**Your assignment**
Please copy the lines below exactly, from the first one through the line showing "enhanced sound insulation, and semi-automatic".

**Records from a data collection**

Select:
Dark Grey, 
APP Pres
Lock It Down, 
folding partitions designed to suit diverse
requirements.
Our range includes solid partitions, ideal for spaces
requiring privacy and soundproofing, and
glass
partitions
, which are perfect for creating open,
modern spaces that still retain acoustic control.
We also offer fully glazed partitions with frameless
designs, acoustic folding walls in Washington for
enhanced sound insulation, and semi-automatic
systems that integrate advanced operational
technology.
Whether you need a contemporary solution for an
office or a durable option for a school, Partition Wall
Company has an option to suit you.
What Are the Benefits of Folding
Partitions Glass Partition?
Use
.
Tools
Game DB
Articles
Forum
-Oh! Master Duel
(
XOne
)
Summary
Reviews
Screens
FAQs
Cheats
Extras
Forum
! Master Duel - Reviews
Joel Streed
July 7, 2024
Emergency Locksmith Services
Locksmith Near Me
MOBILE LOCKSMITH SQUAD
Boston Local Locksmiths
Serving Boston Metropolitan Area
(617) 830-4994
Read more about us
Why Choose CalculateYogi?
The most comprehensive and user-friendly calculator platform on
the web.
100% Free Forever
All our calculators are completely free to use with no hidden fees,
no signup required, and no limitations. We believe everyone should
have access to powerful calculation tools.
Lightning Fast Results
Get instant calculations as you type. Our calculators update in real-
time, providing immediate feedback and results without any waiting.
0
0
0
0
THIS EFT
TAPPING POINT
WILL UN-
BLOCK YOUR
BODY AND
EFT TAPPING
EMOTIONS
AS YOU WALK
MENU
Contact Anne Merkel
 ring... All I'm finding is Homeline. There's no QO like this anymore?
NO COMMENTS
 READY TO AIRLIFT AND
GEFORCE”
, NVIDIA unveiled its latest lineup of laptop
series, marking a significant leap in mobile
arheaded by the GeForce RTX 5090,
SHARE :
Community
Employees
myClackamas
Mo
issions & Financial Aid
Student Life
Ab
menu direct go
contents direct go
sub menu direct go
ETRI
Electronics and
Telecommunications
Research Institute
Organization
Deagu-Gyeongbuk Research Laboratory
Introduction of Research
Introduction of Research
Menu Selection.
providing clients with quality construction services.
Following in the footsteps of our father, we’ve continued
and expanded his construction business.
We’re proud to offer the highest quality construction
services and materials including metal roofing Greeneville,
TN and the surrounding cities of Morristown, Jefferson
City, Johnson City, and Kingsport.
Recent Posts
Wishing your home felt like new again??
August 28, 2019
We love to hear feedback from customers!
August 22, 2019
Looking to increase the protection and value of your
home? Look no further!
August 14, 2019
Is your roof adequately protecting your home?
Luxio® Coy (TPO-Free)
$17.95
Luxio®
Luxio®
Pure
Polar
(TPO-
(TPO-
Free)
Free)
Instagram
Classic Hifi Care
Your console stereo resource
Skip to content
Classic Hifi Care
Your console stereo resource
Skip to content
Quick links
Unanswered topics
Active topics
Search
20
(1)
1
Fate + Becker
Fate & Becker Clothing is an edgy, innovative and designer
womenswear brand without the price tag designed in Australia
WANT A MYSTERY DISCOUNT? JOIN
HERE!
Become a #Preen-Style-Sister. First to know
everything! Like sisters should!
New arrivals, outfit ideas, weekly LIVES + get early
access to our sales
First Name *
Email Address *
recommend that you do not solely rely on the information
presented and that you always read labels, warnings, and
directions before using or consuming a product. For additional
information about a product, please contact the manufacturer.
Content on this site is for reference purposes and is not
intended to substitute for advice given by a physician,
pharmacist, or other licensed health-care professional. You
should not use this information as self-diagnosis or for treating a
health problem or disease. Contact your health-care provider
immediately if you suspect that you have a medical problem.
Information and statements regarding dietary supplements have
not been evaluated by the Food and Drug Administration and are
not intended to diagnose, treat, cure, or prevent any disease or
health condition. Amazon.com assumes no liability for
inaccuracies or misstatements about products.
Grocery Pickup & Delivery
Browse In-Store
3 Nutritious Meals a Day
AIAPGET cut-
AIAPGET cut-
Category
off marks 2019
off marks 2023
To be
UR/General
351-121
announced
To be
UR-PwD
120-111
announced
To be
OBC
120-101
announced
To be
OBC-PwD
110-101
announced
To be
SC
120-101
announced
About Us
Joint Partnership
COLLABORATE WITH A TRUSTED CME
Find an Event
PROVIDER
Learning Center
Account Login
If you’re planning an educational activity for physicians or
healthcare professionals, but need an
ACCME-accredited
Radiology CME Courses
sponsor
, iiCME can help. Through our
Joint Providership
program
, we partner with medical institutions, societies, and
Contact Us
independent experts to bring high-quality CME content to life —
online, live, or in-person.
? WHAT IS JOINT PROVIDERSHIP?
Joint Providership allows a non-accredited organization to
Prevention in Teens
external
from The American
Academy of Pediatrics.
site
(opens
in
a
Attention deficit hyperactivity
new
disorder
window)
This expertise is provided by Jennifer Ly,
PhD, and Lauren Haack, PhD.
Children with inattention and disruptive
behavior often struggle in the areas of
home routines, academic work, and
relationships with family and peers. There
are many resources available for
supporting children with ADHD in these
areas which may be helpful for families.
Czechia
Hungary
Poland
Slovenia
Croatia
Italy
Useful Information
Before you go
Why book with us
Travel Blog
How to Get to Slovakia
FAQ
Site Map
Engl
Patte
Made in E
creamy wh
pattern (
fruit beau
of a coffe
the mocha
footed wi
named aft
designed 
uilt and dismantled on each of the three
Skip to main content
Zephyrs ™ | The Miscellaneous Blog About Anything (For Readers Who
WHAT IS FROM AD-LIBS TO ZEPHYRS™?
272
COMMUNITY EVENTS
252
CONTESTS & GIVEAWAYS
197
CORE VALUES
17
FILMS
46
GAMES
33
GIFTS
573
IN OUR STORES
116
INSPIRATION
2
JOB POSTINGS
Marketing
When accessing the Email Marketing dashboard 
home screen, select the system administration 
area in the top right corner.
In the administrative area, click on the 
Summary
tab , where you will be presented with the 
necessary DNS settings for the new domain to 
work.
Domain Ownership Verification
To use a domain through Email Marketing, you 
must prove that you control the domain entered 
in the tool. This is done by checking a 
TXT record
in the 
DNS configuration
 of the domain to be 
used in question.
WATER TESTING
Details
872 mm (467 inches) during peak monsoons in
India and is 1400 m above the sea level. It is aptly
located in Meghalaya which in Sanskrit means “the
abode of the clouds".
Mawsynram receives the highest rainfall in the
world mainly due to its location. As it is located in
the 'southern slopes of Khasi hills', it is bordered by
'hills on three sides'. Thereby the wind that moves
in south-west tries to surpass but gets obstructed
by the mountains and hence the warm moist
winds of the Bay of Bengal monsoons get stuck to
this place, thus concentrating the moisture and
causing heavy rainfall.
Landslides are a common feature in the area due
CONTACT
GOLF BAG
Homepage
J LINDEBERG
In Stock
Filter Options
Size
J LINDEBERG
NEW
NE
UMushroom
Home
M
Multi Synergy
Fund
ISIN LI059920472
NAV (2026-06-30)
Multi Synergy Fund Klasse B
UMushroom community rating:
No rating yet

**Finished exercise**
Select:
Dark Grey, 
APP Pres
Lock It Down, 
folding partitions designed to suit diverse
requirements.
Our range includes solid partitions, ideal for spaces
requiring privacy and soundproofing, and
glass
partitions
, which are perfect for creating open,
modern spaces that still retain acoustic control.
We also offer fully glazed partitions with frameless
designs, acoustic folding walls in Washington for
enhanced sound insulation, and semi-automatic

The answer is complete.